Alternatively we could make this a straight "s/artifact/enchantment/" on Court Homunculus. That's a little boring but does at least keep it straightforward. (OTGH, it's simpler in a different way if the printed P/T is the P/T that actually applies most of the time, which this design has and Court Homunculus doesn't.)
LOL, yeah, I wanted Winds of Rath in an Uril the Miststalker EDH deck :)
But my point is, you have to jump through a lot of hoops to make sure all your creatures are enchanted: you have to play a deck that specifically does that, and even then you may draw too many creatures and not enough auras. But Dag naturally goes in a mono-white deck, and in this set mono-white decks BY DEFAULT will ALL be immune to this. To me, that suggests it should cost more than Winds (probably 2 more?)
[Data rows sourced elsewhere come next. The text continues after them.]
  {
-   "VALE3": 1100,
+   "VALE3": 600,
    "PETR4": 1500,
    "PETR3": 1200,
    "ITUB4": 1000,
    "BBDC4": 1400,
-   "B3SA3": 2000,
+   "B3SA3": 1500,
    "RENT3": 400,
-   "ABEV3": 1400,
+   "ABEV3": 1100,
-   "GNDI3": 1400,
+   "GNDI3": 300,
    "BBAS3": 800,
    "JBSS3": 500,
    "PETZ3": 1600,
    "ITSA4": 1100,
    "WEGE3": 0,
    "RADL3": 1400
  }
Yes, this was good. There was one criticism along the lines of "It's too fiddly to watch your side of the board as well as mine - can the card just say 'under your control'?" But I think it's fine to follow the precedent of Leonin Elder, Soul Warden, and Soul's Attendant. (And Auriok Champion for a
equivalent.)
Thank you!
I don't think it can get much better than this, given Ashenmoor Gouger had a drawback. I think this was fine: 4/3 is bigger than white would normally get at 4 mana - you'd normally have to pay
for it - so this felt pretty useful in playtesting.
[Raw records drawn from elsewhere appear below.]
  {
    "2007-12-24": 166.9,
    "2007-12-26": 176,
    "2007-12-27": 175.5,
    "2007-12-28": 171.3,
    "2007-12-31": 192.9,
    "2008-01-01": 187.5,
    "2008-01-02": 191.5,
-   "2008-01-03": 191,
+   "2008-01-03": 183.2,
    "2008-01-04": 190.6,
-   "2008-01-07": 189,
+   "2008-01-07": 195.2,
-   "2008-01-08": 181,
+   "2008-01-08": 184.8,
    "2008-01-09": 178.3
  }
I'm biased because I suggested this, but I quite liked it in play. Even +0/+1 is a bit hard to remember, I wouldn't suggest a more complicated bonus.
It's hard to get it to matter as a combat trick, I usually just played it, but I still think it will sometimes (a 2/2 vs a 2/2 its just what you need).
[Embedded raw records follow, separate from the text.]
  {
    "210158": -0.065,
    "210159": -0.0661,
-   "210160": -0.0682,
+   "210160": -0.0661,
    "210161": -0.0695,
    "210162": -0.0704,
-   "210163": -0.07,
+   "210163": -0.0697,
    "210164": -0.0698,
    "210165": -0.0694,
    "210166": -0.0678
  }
Yeah, this was nice. A bit reminiscent of Warren Pilferers, in fact. But then Jack proposed switching things about with (((Tie in Ribbons))) to end up with a pacifism with "Sac: get back an enchantment", which would presumably end up with this creature having "Sac ~: Put [two/three] 1/1 white enchantment creature tokens OTB", which also sounds quite good.
What I like about this card:
However, it makes sense to move one of the mana to the sacrifice effect. The free-sac feels pleasingly otherworldly, but at common it keeps things more interactive if people have to leave mana open.
But I think the current version is trying to do too much at once.
Possible simpler versions:
Ooh, I like Jack's ideas, particularly switching it for the effect from Enchantment Digger.
I enjoyed playing mono-white quite a bit. It seemed to be the middle aggro-against-green control-against-red colour, which is probably natural for white.
But the aggro game I played urgently needed evasion! White still has nothing better than soulcapture lance, and would usually have at least a couple of fliers.
I like the idea of the tension "do I want to keep the pacifism, or do I want to trade it in for the tokens". But I think the problem is that it almost never will matter: a pacifism effect will typically eliminate a creature sufficiently good that letting it go for three tokens will very rarely be correct, and 80% of the time, the opponent will have no way of getting rid of it. So 80% of the time this will be an expensive pacifism, which 20% of the time will have a random upside when you didn't expect it.
I definitely like the idea, but I somehow feel there'll never be an interesting choice between pacifism and tokens, even if they're equally good, I feel people will just feel bad about making the choice. I don't know if I'm too pessimistic, but my instinct is to rework it so both effects are more likely to matter.
Eg. Make this cheaper and switch the enchantment-dig effect onto this from Enchantment Digger, so when you have a sufficiently good enchantment creature in the graveyard, you can sacrifice this to bring it back to hand and cast it, possibly big enough to hold off whatever was pacified.
Eg. Make it cheap but make it naturally expire somehow, for instance, requiring an upkeep cost, or expiring when your opponent has their last other creature die.